- _Extracted page text data_
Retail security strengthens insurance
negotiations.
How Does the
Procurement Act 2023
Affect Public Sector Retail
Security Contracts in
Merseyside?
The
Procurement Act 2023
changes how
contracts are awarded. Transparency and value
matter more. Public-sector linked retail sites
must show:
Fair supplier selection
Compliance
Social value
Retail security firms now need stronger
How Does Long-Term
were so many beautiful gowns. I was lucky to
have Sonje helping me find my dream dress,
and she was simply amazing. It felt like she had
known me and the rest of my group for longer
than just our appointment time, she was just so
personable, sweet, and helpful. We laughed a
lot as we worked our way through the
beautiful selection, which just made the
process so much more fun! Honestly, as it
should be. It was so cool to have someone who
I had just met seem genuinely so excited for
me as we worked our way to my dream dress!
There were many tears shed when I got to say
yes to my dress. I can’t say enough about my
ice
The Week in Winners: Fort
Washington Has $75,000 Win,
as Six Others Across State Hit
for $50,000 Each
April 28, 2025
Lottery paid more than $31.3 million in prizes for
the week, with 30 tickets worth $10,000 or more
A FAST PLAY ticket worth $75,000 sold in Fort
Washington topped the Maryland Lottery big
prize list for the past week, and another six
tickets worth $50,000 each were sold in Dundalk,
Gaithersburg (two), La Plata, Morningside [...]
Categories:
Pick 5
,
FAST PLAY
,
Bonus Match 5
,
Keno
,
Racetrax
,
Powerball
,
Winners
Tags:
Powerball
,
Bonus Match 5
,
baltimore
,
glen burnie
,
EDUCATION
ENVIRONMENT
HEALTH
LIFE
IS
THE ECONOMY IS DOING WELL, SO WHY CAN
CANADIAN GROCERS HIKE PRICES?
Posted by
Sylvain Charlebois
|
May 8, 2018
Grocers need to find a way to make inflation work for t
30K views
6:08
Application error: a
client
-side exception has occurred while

- _Activity_
Gather and copy every line of the data in which the string "just" is found.

- _Response below_
than just our appointment time, she was just so
beautiful selection, which just made the
I had just met seem genuinely so excited for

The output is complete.